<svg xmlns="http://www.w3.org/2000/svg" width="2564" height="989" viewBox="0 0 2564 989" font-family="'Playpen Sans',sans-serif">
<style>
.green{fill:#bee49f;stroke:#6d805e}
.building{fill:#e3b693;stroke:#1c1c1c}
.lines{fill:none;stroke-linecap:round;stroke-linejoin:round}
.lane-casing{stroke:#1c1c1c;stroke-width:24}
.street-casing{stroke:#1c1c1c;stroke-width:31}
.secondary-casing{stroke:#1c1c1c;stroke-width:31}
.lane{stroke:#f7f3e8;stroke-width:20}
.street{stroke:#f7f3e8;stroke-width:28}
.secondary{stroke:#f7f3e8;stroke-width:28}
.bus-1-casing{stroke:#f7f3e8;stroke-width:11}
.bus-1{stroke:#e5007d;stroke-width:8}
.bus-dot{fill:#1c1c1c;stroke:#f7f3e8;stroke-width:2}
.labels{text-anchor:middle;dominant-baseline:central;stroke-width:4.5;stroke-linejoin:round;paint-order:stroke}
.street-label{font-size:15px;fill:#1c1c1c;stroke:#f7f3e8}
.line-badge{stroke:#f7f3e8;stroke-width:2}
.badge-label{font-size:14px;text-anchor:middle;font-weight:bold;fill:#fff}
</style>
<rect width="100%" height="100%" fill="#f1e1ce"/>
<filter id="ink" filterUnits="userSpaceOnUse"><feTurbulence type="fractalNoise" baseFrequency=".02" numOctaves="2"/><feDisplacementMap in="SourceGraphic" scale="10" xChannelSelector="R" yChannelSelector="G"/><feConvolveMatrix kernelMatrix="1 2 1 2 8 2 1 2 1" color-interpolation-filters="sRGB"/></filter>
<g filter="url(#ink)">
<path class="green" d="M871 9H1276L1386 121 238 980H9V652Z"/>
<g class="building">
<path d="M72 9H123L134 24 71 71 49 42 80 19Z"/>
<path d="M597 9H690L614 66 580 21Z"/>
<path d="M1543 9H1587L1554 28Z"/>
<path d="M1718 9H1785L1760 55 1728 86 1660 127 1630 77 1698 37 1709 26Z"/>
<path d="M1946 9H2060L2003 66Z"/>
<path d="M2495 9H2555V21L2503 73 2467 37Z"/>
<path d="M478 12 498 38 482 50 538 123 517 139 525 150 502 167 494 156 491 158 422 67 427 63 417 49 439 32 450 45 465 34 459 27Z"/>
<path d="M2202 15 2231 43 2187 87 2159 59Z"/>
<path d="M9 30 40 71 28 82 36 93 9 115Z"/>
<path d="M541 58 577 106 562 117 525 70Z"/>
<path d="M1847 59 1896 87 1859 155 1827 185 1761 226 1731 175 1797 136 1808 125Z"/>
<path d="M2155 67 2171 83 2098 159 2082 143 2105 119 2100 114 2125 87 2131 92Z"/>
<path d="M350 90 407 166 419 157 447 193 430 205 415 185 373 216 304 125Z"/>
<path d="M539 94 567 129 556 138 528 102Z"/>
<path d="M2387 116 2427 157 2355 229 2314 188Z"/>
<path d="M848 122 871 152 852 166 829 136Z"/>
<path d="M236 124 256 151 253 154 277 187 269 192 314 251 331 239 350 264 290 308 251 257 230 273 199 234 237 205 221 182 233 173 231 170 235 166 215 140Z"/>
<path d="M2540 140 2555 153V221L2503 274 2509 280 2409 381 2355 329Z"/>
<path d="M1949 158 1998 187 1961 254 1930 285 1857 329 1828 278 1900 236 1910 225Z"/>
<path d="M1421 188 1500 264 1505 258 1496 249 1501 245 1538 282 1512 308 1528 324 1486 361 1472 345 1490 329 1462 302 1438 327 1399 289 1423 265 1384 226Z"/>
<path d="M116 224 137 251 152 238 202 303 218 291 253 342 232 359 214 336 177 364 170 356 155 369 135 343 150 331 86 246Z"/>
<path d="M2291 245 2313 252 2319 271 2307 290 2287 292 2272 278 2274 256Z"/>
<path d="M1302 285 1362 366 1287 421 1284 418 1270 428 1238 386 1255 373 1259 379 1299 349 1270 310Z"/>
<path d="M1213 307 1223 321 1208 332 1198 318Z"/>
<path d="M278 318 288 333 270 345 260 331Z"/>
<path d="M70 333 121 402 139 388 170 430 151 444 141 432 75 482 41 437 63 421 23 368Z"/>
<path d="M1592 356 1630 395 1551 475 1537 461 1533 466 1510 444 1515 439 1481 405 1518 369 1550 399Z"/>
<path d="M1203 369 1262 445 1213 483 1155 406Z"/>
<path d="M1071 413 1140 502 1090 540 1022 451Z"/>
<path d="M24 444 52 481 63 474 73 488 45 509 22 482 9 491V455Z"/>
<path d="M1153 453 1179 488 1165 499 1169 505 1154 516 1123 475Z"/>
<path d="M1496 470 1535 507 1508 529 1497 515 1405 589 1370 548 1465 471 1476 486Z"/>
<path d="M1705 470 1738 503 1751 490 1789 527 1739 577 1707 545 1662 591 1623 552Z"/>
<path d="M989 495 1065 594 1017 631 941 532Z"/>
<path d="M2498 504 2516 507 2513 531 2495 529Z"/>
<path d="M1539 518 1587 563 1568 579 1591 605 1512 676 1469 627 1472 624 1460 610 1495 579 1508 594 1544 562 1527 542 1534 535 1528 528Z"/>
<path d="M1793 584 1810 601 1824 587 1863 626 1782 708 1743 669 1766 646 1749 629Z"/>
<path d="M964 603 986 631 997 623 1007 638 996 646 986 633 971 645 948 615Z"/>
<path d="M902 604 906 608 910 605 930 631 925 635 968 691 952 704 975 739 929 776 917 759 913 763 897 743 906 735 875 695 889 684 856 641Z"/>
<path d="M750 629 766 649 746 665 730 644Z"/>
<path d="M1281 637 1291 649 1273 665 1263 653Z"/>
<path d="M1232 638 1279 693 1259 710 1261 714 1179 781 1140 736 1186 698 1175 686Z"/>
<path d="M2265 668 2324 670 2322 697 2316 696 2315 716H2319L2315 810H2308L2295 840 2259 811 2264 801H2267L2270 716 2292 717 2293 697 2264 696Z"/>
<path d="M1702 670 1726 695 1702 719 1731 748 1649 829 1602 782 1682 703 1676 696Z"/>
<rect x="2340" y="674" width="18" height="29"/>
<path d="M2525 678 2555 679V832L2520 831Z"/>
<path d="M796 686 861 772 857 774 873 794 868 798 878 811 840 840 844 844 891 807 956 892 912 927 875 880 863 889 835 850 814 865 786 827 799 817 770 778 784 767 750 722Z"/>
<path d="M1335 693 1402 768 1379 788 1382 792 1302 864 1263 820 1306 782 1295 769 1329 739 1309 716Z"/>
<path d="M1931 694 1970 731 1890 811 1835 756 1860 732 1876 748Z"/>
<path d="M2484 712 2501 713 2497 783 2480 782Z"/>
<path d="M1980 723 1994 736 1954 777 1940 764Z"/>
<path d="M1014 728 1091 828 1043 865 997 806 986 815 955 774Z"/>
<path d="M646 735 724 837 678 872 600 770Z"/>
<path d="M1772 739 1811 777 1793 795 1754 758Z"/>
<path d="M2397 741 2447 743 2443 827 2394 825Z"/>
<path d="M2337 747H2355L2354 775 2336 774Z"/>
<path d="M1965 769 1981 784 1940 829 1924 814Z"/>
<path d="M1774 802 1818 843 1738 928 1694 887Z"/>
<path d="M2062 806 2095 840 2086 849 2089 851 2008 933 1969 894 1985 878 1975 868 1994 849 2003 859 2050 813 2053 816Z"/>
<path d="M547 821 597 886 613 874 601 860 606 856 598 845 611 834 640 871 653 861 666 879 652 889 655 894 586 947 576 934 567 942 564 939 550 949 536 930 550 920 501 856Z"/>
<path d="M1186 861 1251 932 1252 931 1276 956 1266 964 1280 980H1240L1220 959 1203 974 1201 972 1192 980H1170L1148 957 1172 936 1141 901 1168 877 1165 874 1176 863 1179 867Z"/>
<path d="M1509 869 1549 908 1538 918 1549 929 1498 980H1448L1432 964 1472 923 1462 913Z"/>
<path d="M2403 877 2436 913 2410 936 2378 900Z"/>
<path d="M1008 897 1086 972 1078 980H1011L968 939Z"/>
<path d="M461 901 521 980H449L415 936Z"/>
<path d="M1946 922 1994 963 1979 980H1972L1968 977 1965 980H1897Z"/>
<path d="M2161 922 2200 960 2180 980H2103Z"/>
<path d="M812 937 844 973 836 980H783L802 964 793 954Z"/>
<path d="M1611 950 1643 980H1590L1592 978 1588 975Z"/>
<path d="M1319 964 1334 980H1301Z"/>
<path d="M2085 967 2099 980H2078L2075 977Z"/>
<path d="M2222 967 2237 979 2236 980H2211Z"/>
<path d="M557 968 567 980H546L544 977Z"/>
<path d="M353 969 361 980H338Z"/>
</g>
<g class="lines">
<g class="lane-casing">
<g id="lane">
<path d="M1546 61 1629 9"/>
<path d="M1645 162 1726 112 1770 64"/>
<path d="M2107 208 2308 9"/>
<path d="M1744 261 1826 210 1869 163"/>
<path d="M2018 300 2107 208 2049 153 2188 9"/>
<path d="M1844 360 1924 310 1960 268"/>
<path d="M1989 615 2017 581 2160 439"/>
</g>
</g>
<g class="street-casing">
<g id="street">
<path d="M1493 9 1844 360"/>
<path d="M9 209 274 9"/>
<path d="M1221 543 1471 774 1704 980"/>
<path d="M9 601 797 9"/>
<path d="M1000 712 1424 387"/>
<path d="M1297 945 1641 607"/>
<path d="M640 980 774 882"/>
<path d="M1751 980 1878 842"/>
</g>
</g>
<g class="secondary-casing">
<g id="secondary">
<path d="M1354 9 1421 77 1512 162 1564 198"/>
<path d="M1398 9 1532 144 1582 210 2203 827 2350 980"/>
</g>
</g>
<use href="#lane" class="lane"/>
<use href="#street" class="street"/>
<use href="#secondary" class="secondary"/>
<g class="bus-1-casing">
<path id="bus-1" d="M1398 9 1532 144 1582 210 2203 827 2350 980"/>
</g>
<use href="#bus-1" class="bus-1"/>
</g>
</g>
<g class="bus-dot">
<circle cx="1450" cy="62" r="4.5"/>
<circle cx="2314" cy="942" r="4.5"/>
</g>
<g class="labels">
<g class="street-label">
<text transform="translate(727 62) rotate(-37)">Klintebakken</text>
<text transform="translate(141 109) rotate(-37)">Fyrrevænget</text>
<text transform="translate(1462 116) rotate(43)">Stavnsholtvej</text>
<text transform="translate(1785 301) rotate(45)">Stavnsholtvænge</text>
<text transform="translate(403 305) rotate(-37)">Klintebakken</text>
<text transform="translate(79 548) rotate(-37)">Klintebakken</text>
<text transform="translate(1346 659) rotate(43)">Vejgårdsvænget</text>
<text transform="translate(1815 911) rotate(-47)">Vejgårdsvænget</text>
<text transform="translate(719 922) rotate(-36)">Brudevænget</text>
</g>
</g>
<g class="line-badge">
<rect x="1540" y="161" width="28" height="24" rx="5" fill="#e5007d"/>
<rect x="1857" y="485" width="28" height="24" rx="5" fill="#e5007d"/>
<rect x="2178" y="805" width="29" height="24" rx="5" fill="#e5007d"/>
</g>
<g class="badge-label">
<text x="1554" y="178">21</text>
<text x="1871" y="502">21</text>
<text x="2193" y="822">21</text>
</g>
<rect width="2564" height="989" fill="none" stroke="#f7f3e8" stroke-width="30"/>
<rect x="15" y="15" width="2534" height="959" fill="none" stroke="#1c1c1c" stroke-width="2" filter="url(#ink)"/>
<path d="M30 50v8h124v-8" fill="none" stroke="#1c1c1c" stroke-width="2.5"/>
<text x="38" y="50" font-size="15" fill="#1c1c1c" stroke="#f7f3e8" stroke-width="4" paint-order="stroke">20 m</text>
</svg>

--------------------

■ AIM OF THE TASK
Using the records above, report each line that contains the word "lines" by copying it.

■ RESPONSE TO THIS TASK
.lines{fill:none;stroke-linecap:round;stroke-linejoin:round}
<g class="lines">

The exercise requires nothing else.